The overall response rates in the study varied between rounds from 73% to 87%, with response rates being similar in peri-urban and rural areas. Overall follow-up rates between rounds varied from 48% (over 3 years) to 61% (over 2 years). Excluding deaths and out-migrants (who were not eligible for follow-up), these rates increased to 77% (3 years) and to 97% (2 years). Of course, quite a few new people migrated into study areas, which, to some extent, might have compensated for those leaving.
All the individuals who ever participated in the study were initially considered as eligible for inclusion in our sample. Additional criteria for inclusion in our analysis were (i) being sexually experienced at the time of the last interview; (ii) having provided information on HIV testing history (irrespective of whether or not the respondent had been previously tested or not); (iii) having provided dried blood spots for HIV testing at least once during the study, and having a clear test result. The total number of eligible respondents fulfilling our inclusion criteria was 27,073, of which 15,949 women and 11,124 men (S1 Table).
Retrospective self-reported data provided by respondents on their age (in years) at the events of interest were used in the current analysis. As already noted for the Manicaland Study and for other similar studies on SSA countries, a high proportion of unreliable reports of both age at first sex and age at first union was found among individuals attending multiple surveys [43,44]. The same problem was found for the age at first child. Inaccurate reporting of ages at events might depend on several factors. Questions on sexual debut might be at risk of social desirability bias, with women tending to under-report sexual activity, and men over-reporting it [45–48]. Among older people, recall bias resulting in inaccurate reporting across rounds may be most common due to the longer gap between the time when the events actually occurred and the date of the interview . In those cases when it was possible to suitably address inconsistencies (for example, when the inconsistency was found only in one wave), individuals were kept in the sample. Otherwise, they were excluded. Nevertheless, this action should have not resulted in artificial generation or suppression of trends [43,44].
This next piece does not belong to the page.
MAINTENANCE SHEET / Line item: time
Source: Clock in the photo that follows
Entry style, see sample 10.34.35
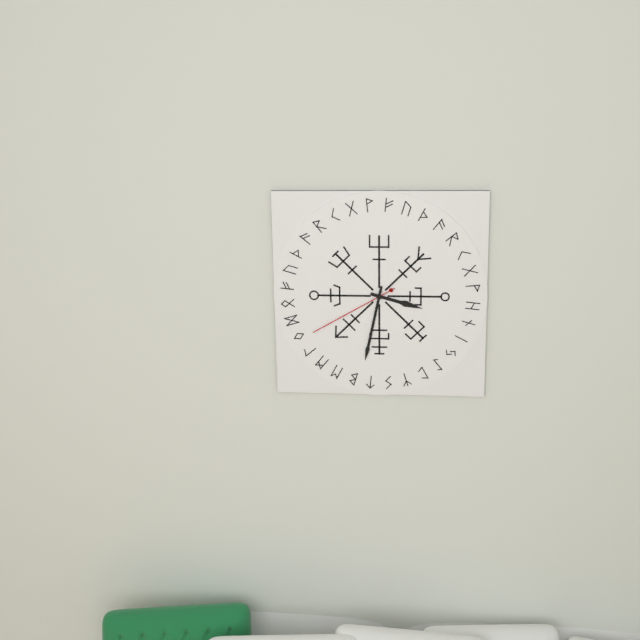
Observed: 3.32.40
After the removal of inconsistent data, our sample was made up of 11,647, of which 6,829 women and 4,818 men, with their information updated at the last available interview (S1 Table).
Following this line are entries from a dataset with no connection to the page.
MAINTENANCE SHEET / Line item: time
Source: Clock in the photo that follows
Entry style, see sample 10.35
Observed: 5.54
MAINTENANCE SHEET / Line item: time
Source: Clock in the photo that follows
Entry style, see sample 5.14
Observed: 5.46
The HIV test taken as part of the study, based on the dipstick assay applied to the respondents’ dried blood spots, was used for research purposes. Being the testing procedure anonymous, and not deemed accurate enough for diagnostic purposes, survey respondents were not provided with their results. Therefore, a respondent’s consent to the test does not imply the knowledge of her HIV status.
However, respondents might have already taken an HIV test elsewhere through the available VCT services. Therefore, we had to consider the possible issue of reverse causality, with people making decisions on their partnership or parenthood based on the knowledge of their own HIV status. However, considering that at each study round, starting with the third one, respondents were asked whether they had ever thought about taking an HIV test, we managed to distinguish between those respondents who reported having already taken an HIV test (people who, most likely, knew their current HIV status), and those who declared that they never thought about taking the test or that they thought about taking it, but had not done it yet (S1 Text). We decided to exclude from the sample those individuals who were tested for HIV infection, reducing our sample to 7,905 respondents, of which 3,927 women and 3,978 men (S1 Table).
Construction of event sequences
In order to construct the life course trajectories leading to parenthood, we considered the reported age (in years) when sexual debut (S), union–marriage, cohabitation or long-term relationship (more than twelve months) (U)–and parenthood (C) were firstly experienced. Information is available only about the year of age at the events. Therefore, when two or more events were experienced at the same year of age, we defined a combined event. For example, (SU) indicates that sexual debut and union occurred in the same year of age.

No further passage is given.